Utopías que se convierten en distopías

“El centro resiste”, dice Ursula von der Leyen tras las elecciones europeas. Ojalá fuera así, pero tras los resultados de los partidos de la ultraderecha pienso que estamos más cerca de Yeats: Things fall apart; the centre cannot hold. En realidad, ¿podemos seguir hablando de centro y periferia? Me parece que, después de todo lo que ha ocurrido en los últimos años, es cada vez más problemático. Tenemos focos de tensión en un punto o en otro, lo que desplaza el centro al instante. Y la idea de que hay unas grandes potencias estables, un “centro” que puede apagar esos fuegos repentinos, intervenir con negociaciones etc., por desgracia se aleja cada vez más.

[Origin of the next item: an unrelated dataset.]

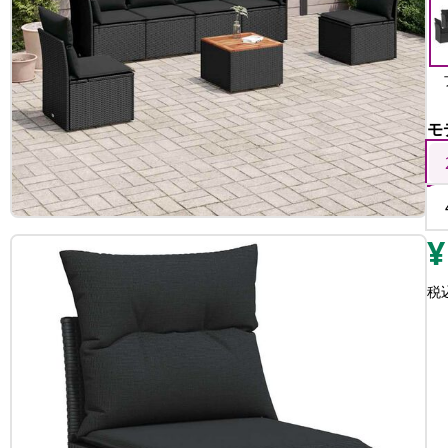
モ
¥
税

Los propios “centros”, como Francia, Austria, Alemania, tras las últimas elecciones, se están convirtiendo en focos de tensión.

Mientras escribía mi novela, a menudo abría “La montaña mágica” de Thomas Mann. Hay un capítulo al final que se titula “Hipersensibilidad”. Describe la víspera de la primera gran catástrofe en Europa.

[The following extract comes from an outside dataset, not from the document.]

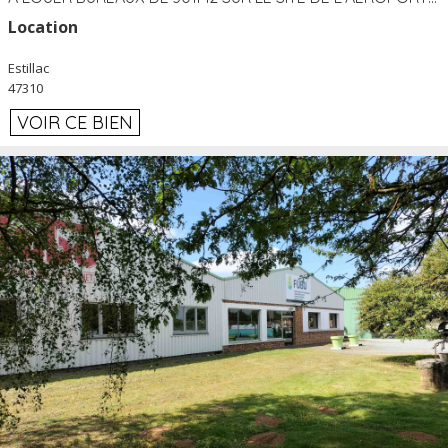
Location
Estillac
47310
VOIR CE BIEN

¿Qué pasaba? ¿Qué era lo que flotaba en el ambiente? Agresividad. Irritabilidad generalizada. Una desazón sin nombre. Una tendencia colectiva a los comentarios venenosos, a los arrebatos de ira, a la violencia casi física. Cada día estallaban grandes discusiones, gritos sin objeto ni medida entre individuos o entre grupos enteros...

A esta desazón e irritabilidad generalizadas, a la conversación rota y los arrebatos de ira es a lo que creo que hemos vuelto cien años después. Estos no necesitan ideología, algo más grave y existencial le ha pasado a lo humano. Las ideologías y los nacionalismos vienen a posteriori a poner sus huevos en los nidos huérfanos de sentido (añádase felicidad, tranquilidad, satisfacción o lo sublime) de la sociedad. Y entonces las utopías devienen distopías.

Desde las ventanas y puertas rotas de nuestra convivencia, desde las relaciones reventadas entre nosotros, desde el apocalipsis climatológico que se cierne, desde el abismo cada vez mayor entre personas inhumanamente pobres e inhumanamente ricas y desde el horizonte cada vez más menguante del futuro, empezarán a soplar vientos fríos y de soledad. La cuestión de la felicidad, o al menos de la normalidad de una sociedad, volverá a ser fundamental.

Y algo con lo que me gustaría terminar este texto. No crean que cuando los populistas nos prometen un pasado luminoso, digamos la supuesta tranquilidad y serenidad de los años setenta o de los ochenta, volveremos a tener diez, veinte, treinta o los años que tuviéramos entonces. En pocas palabras, el pasado personal es irreversible, pero el pasado político es reversible. Y ahí radica la suplantación y el peligro. El tiempo político puede repetirse, los estados totalitarios pueden regresar, y puede que no sea tan difícil volver de la democracia al totalitarismo. Incluso en Europa, que supuestamente se sabía las lecciones.